Every time I take out my credit card to make a transaction, I bless it for the convenience it provides me. A quick swipe of plastic and that Hershey Almond Bar is mine, nougat filling and all. Some kiosks encourage even lazier habits. Just tap your credit card on the scanner and with some NFC voodoo, your credentials permeate the airwaves in encrypted matter, zipping straight into the merchant’s bank account. It’s kind of incredible how it works so seamlessly without effort, like turkey bacon on a warm hot dog with melted velveeta. That’s got to be amazing, right?
Yet I have an uneasy feeling. Dave Caolo pondering of money’s existence got me thinking about cash and the lack of tangibility. You know, that feeling of a crisp $5 note that you hand over to a cashier to get your regular coffee. The smell of crumpled green notes in your wallet, waiting to be counted one by one. A new set of bills from a client, greeted by a moistened thumb to make sure he didn’t “forget” to pay you. For me, having a tangible and valuable asset in your hand to covet, cherish and call your own is huge.
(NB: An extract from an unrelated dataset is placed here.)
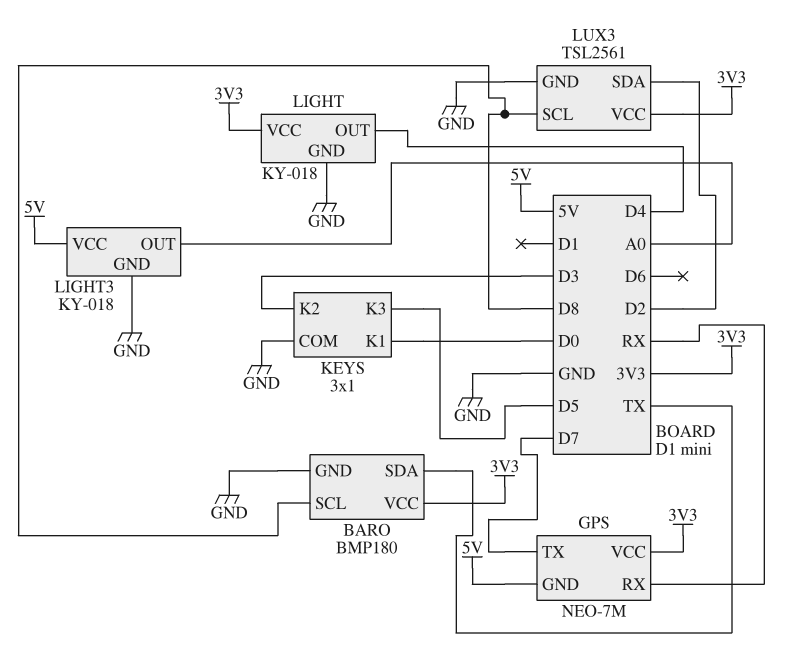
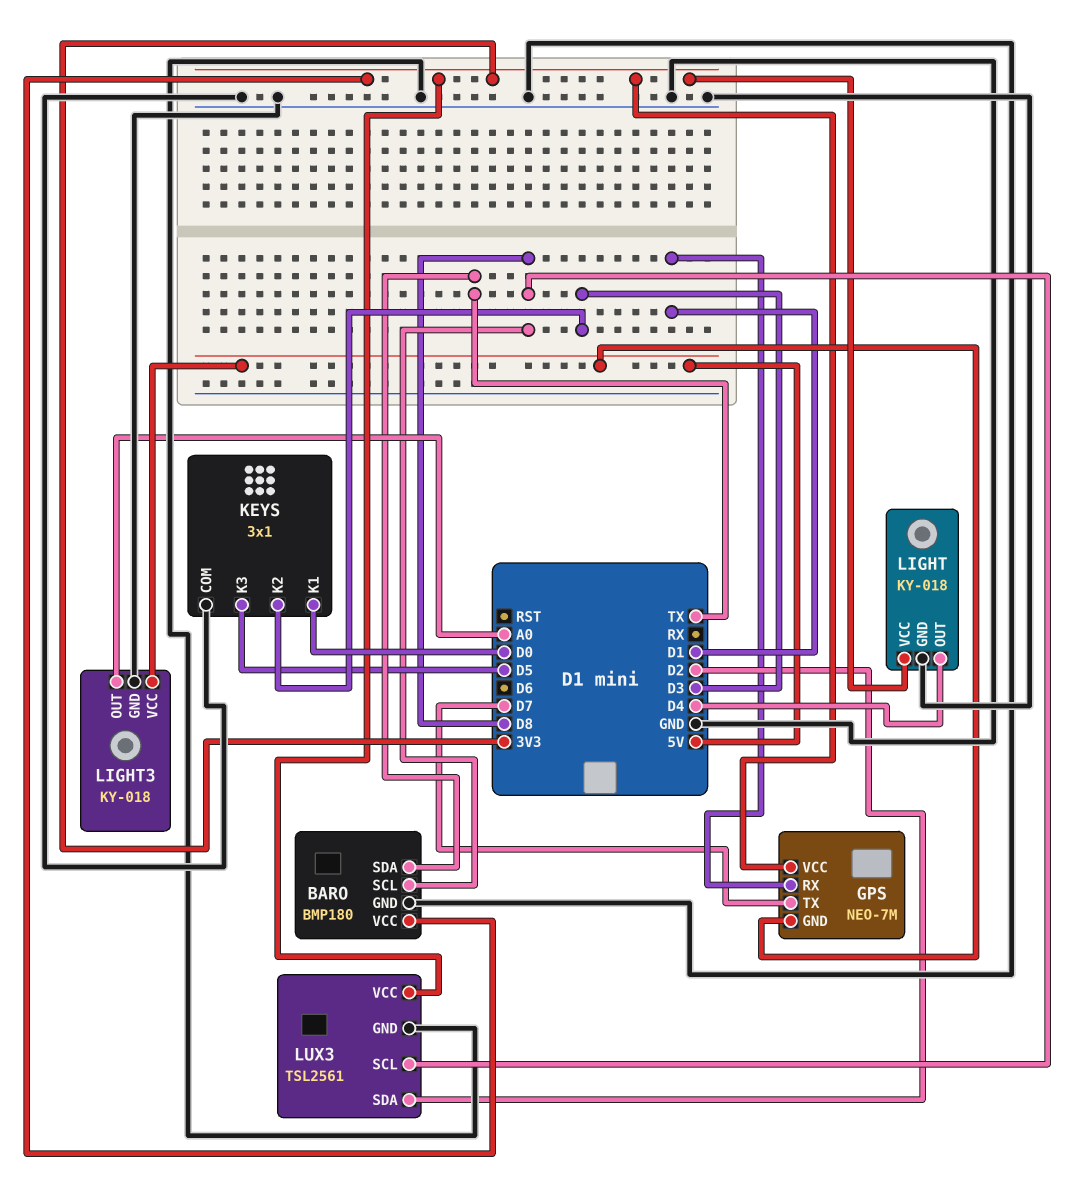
GPS pin RX: RX -> D1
However, once I go to a bank teller and hand over that hard earned cash, it sits in the confines of that faceless institution. I can go withdraw my cash at the any bank location but never get the same dollar bills I deposited. To see my account in digital bits feels impersonal, like it doesn’t belong to me but to the server on the wayside. Watching the numbers fluctuate up and down on my cellphone is a numbing and cold feeling.
And a transaction between me and you stops being between me and you. There is this invisible hand who moves it for us, sometimes without us even realizing it. And the transaction is over. And it happened so fast. I didn’t get to see my money leave my hands. Only refreshing digits on a backlit screen and a confirmation number. Transactions are so seamless it’s almost muted. My balance is a computer algorithm, at the whims of an indiscriminate broker.
In this digital age, I’ve given up tangible ownership for convenience by a middle man. Its more than uneasy. It kinda freaks me out.